INSTRUCTION
Whenever a line of the data below holds the string "Warning", copy that line.

[Records from a data collection]
----------
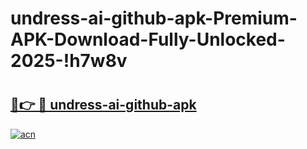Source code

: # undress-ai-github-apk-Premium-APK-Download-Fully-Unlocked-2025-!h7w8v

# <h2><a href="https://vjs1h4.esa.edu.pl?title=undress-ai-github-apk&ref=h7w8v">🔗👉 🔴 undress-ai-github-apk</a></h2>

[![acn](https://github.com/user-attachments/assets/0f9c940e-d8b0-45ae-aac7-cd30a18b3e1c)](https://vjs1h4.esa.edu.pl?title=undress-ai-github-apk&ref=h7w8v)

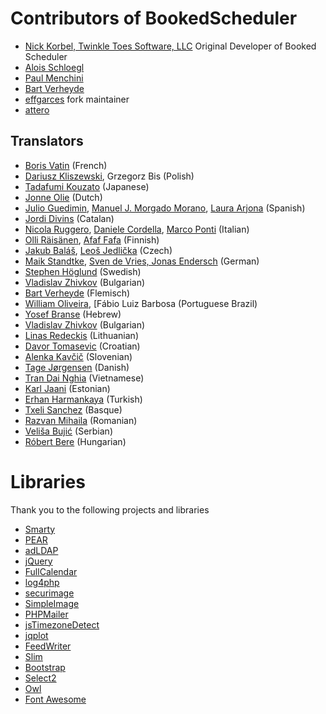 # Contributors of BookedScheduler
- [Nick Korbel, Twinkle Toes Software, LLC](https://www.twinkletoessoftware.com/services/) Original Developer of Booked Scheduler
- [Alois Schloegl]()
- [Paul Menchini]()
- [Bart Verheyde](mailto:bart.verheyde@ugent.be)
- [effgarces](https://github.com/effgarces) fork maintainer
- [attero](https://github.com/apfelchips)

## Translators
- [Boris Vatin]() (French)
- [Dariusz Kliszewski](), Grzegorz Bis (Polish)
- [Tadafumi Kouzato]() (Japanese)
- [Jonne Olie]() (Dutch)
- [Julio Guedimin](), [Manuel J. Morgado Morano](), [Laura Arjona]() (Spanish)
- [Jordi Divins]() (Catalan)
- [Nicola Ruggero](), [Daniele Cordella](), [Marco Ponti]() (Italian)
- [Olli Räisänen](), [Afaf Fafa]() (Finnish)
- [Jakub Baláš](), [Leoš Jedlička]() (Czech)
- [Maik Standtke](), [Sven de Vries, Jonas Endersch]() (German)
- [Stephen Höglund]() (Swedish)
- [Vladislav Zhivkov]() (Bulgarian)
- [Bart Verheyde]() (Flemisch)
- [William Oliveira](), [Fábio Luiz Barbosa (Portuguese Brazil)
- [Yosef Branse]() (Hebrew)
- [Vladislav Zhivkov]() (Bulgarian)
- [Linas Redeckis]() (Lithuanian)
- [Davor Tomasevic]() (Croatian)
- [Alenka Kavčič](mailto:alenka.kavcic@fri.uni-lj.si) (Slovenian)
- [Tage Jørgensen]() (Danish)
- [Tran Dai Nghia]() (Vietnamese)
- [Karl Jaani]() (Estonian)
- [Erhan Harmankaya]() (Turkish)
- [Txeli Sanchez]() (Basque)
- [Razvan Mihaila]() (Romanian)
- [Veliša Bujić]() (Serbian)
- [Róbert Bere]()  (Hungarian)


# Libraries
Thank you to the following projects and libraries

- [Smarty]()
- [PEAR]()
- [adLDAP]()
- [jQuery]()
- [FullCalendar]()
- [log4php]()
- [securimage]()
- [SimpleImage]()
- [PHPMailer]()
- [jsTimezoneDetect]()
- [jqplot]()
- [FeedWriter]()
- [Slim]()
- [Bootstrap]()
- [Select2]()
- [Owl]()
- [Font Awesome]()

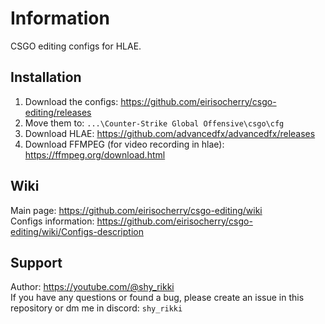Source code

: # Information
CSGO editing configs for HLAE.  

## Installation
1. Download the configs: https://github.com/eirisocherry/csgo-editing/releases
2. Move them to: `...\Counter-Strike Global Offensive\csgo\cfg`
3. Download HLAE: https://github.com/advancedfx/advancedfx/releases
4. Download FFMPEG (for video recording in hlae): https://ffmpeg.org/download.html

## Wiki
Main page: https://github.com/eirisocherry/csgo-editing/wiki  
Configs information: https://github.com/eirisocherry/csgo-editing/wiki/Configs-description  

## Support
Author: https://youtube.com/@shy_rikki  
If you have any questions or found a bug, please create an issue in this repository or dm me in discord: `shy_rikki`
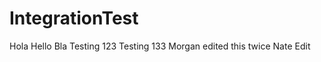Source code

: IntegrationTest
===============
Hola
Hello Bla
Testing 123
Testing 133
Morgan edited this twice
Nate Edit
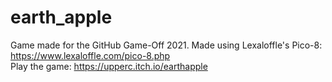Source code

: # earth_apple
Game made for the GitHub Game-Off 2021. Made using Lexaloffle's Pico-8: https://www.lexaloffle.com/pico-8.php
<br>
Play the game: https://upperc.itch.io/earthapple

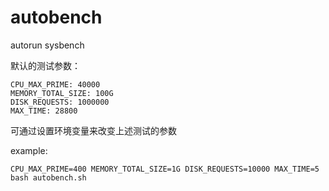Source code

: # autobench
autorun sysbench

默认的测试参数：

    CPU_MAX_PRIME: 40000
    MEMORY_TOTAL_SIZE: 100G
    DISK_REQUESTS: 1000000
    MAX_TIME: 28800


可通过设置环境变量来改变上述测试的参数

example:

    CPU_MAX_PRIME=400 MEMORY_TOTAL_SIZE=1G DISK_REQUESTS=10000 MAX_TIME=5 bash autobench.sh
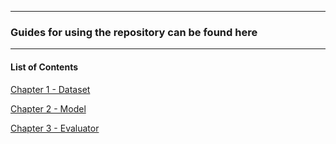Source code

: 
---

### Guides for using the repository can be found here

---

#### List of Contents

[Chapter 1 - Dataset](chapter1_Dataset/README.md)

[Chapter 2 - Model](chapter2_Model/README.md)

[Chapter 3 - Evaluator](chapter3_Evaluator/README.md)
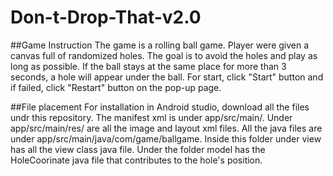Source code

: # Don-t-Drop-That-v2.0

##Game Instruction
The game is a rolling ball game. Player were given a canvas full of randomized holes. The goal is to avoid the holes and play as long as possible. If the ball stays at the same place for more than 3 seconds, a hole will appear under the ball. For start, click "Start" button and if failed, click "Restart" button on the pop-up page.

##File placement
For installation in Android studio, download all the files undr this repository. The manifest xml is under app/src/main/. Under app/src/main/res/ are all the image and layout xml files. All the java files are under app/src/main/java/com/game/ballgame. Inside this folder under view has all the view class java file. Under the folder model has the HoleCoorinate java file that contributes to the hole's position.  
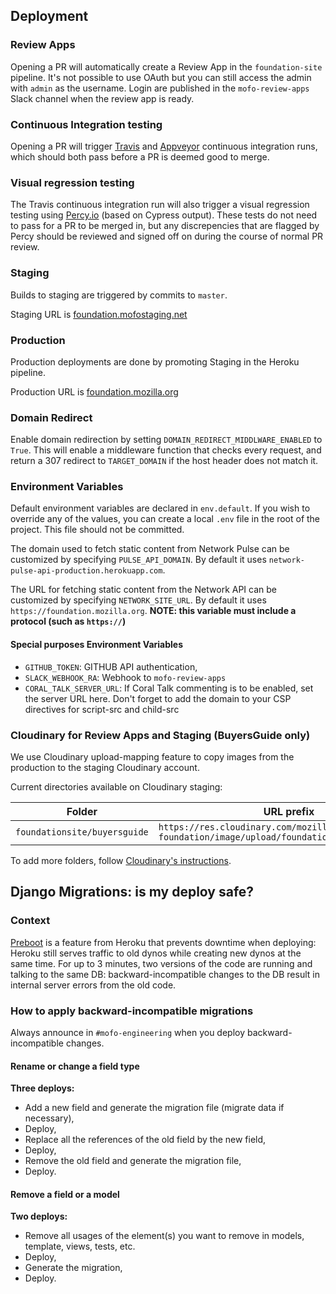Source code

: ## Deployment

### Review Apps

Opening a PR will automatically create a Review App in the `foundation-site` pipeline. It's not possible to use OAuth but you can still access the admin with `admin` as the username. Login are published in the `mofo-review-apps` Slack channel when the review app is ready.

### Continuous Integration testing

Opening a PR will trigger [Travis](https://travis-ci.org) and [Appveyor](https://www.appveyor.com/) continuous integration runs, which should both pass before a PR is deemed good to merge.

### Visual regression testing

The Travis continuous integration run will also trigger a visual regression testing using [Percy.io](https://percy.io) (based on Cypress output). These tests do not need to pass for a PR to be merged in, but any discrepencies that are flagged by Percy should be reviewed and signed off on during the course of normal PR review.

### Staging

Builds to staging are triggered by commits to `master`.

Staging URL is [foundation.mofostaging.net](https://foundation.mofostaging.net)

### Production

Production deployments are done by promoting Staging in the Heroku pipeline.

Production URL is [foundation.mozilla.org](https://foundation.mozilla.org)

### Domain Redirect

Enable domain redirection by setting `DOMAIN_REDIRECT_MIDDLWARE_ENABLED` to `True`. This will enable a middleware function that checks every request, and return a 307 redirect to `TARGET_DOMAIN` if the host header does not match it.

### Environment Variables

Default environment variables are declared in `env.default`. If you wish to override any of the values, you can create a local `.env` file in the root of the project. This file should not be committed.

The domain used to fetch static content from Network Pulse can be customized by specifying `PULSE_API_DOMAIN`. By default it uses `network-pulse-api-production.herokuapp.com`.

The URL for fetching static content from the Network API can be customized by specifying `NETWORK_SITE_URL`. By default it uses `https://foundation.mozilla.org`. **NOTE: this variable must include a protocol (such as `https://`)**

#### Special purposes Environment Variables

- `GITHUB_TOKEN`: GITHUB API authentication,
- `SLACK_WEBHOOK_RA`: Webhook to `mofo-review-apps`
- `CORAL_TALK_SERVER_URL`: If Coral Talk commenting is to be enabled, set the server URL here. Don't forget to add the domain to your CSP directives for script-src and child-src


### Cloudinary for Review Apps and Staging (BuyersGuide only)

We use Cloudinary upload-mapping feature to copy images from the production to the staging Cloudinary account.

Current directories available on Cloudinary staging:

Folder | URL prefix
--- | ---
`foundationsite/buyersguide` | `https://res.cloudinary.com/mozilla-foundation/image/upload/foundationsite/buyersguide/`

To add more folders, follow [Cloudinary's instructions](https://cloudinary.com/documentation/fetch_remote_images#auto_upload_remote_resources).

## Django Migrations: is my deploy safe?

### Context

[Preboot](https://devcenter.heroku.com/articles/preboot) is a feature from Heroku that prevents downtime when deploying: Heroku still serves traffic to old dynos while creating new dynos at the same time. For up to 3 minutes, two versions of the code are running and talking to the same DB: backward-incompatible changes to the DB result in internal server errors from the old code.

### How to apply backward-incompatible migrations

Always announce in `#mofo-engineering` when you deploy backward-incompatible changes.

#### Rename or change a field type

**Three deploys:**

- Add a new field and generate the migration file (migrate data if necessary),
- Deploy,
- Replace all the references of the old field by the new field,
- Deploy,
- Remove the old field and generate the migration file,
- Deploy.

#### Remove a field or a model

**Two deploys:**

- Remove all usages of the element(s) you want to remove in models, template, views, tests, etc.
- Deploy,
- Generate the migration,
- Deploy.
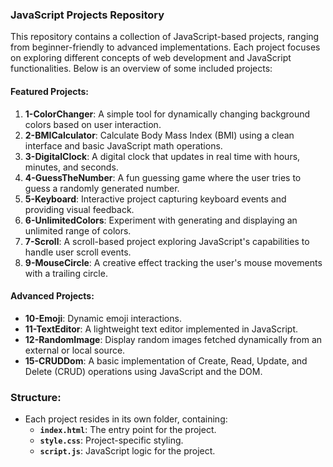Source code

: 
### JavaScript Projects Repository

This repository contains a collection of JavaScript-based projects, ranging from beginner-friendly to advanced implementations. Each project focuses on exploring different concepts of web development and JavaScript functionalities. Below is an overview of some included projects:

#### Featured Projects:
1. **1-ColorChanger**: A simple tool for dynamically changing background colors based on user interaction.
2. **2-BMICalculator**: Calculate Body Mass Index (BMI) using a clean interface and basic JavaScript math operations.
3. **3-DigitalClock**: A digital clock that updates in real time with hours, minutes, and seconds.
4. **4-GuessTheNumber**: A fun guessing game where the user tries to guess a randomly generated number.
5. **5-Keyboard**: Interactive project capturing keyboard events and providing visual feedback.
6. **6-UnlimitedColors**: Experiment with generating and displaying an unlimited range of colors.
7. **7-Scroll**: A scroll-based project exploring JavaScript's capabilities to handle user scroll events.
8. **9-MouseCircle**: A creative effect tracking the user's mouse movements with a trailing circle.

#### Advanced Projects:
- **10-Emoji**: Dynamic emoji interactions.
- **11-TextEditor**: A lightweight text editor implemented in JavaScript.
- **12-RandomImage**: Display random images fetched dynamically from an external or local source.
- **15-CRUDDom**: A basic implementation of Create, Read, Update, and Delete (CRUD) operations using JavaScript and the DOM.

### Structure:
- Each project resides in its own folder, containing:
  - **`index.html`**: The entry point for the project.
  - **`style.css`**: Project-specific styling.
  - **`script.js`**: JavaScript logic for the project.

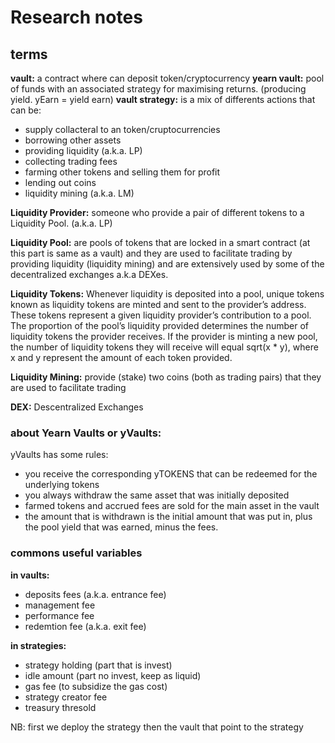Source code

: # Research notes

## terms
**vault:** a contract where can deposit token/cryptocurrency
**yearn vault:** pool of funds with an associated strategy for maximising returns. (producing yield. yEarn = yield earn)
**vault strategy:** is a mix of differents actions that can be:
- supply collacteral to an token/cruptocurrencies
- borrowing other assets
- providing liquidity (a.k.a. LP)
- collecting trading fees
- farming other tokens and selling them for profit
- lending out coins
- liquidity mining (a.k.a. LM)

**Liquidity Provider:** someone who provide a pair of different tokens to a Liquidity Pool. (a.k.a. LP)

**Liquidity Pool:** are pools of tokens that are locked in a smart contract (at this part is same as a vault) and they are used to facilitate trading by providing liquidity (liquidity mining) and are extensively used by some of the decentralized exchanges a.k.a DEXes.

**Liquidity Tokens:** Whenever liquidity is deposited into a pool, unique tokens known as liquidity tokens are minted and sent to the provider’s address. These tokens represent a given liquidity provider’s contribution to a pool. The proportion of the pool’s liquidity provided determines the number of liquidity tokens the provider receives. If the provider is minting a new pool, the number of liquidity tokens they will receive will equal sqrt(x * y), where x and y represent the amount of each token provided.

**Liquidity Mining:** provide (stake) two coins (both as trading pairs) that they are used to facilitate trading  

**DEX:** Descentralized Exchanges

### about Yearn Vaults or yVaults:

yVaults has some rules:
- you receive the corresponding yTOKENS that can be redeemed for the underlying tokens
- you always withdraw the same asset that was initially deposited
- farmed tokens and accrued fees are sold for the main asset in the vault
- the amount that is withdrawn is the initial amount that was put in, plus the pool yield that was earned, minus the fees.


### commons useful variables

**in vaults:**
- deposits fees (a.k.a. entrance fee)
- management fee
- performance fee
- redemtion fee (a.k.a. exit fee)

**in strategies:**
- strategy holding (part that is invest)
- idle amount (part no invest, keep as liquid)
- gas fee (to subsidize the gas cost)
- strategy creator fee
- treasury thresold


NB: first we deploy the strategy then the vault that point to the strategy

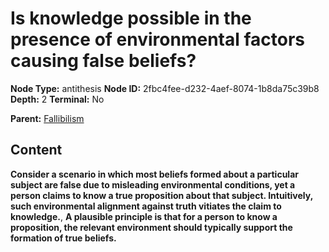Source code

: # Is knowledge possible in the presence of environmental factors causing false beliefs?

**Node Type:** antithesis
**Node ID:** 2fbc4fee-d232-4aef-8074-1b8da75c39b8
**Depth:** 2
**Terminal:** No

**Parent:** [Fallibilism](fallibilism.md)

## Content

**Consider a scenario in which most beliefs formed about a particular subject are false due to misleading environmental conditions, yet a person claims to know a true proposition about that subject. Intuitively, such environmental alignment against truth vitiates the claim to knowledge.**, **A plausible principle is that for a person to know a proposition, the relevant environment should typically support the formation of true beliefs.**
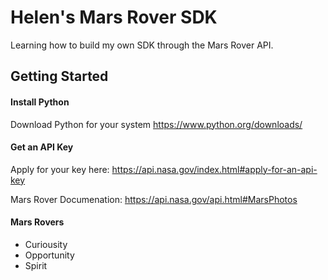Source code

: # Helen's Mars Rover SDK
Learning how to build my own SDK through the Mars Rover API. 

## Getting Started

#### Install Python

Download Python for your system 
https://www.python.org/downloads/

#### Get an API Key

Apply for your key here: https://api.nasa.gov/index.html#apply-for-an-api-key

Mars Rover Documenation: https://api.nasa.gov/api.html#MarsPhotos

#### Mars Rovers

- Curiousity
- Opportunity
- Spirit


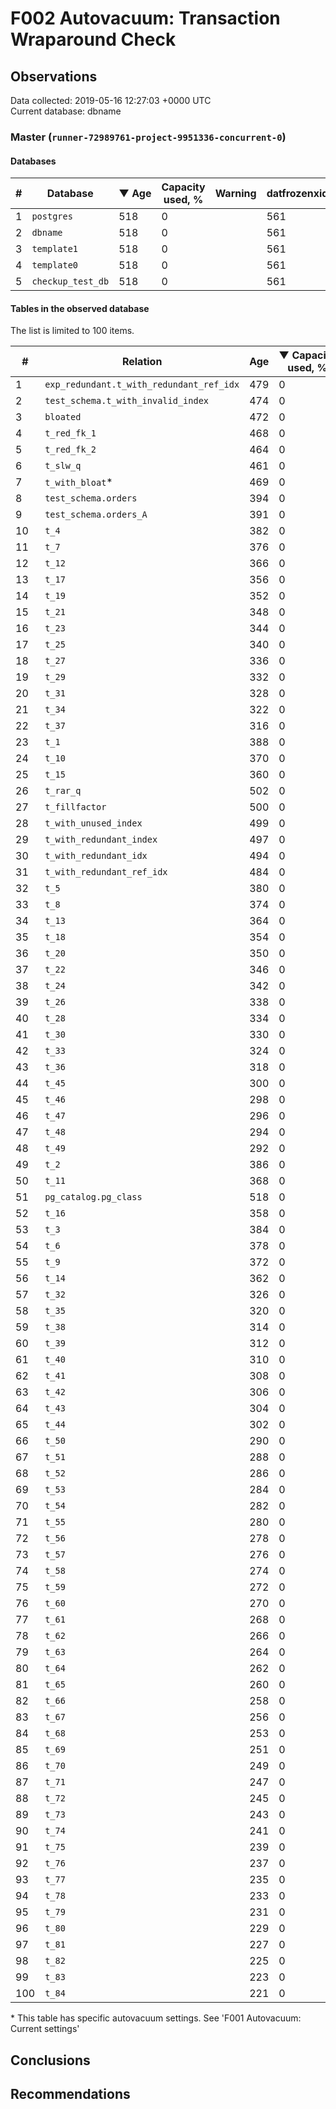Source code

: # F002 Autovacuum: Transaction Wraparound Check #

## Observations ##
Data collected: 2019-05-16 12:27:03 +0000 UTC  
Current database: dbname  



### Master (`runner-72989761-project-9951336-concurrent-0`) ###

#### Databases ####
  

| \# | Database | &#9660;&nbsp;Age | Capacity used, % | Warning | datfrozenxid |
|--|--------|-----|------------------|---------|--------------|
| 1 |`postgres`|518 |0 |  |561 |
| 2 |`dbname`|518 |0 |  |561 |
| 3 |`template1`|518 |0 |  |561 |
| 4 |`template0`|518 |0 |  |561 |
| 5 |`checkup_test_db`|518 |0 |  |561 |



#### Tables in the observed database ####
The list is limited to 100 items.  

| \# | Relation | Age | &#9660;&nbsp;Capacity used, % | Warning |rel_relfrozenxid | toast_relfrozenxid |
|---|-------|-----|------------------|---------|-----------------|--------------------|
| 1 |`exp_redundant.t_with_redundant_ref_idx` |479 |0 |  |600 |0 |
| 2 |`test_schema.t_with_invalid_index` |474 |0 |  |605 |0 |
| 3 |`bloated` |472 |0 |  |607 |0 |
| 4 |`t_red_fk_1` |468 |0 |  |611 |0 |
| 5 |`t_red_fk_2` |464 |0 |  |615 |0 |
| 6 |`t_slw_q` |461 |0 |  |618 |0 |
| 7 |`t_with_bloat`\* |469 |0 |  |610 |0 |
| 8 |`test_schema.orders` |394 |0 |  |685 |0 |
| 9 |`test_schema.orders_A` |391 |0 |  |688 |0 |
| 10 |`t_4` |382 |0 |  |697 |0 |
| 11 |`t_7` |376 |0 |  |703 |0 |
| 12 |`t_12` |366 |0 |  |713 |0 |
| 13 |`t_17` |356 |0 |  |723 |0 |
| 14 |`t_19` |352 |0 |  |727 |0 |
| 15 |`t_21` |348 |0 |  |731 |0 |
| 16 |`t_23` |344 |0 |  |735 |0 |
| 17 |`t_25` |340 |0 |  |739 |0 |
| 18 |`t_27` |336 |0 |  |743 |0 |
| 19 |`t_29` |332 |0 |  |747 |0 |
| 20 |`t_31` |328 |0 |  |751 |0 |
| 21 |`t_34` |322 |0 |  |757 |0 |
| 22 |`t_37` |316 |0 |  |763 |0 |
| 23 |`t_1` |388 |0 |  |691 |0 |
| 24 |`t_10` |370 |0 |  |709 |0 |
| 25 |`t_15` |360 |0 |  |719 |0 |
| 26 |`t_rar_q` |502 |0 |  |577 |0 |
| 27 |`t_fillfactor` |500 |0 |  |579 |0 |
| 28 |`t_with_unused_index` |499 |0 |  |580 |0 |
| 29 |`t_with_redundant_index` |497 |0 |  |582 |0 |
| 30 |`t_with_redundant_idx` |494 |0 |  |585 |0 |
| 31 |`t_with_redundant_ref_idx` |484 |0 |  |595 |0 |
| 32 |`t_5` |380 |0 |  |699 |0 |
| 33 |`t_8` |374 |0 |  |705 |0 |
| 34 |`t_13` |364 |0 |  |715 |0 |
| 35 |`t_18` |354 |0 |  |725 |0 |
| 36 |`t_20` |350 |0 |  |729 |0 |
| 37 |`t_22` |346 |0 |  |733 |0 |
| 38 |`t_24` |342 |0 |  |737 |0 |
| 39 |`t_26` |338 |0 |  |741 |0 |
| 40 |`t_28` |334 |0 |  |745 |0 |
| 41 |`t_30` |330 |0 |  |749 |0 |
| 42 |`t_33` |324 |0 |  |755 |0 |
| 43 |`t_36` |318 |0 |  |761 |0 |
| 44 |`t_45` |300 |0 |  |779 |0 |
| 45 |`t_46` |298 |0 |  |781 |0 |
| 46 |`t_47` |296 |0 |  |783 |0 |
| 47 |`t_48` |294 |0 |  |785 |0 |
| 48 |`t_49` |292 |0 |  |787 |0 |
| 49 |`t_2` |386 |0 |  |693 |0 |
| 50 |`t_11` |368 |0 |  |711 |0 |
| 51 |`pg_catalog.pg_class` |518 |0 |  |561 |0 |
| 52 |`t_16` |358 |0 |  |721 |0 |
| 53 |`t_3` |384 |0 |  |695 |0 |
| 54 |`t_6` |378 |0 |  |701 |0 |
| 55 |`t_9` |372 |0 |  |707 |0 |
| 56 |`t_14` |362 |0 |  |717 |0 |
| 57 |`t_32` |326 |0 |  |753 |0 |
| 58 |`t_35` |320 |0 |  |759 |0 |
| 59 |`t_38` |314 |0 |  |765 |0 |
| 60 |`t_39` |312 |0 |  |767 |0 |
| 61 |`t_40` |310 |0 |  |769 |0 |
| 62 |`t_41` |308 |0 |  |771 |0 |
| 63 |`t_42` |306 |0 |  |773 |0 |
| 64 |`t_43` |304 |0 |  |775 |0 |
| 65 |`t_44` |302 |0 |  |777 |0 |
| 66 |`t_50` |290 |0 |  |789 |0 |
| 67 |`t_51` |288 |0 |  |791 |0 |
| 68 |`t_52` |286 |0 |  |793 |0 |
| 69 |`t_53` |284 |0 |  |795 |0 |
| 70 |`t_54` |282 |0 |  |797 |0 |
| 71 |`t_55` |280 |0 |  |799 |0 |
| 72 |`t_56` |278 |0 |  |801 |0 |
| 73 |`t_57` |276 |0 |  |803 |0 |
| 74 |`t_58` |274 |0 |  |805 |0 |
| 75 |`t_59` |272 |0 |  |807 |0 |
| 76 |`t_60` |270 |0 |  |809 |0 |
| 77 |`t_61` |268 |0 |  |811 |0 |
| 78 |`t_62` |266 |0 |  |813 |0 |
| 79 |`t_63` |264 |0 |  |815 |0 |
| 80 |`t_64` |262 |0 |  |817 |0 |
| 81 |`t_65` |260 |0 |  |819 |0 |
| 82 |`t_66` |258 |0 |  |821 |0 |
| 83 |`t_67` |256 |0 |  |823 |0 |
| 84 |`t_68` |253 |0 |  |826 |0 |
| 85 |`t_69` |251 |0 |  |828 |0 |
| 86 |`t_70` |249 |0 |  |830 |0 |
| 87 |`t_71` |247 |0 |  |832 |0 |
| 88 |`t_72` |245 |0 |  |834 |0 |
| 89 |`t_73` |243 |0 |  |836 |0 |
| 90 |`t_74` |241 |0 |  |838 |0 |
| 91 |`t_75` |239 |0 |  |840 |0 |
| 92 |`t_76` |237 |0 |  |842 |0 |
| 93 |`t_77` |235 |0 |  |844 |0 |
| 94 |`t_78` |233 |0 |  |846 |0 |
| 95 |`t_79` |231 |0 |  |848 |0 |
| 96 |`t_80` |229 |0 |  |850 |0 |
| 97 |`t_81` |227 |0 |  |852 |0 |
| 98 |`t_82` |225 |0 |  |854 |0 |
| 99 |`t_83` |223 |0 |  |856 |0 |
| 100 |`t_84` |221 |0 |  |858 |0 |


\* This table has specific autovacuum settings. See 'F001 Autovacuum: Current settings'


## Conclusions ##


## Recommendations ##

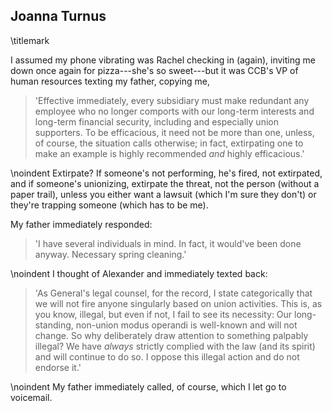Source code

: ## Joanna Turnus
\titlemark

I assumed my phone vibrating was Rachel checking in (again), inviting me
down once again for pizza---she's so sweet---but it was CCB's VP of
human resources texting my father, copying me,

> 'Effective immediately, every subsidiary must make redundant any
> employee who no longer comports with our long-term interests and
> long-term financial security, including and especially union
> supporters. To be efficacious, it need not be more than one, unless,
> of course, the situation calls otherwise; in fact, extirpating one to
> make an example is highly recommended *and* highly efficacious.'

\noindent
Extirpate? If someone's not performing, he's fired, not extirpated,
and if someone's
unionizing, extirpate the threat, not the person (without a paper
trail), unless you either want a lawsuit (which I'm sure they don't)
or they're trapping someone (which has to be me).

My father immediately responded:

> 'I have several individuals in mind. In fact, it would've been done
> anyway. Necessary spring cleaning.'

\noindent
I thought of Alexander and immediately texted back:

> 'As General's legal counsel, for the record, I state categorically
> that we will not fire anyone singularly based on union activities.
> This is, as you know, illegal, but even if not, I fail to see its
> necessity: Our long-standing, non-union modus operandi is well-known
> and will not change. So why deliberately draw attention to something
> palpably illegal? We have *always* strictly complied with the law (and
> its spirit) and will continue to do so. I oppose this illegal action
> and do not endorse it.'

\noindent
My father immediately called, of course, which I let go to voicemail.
----------
EXPECTED ANSWER
| \# | Database | &#9660;&nbsp;Age | Capacity used, % | Warning | datfrozenxid |
| \# | Relation | Age | &#9660;&nbsp;Capacity used, % | Warning |rel_relfrozenxid | toast_relfrozenxid |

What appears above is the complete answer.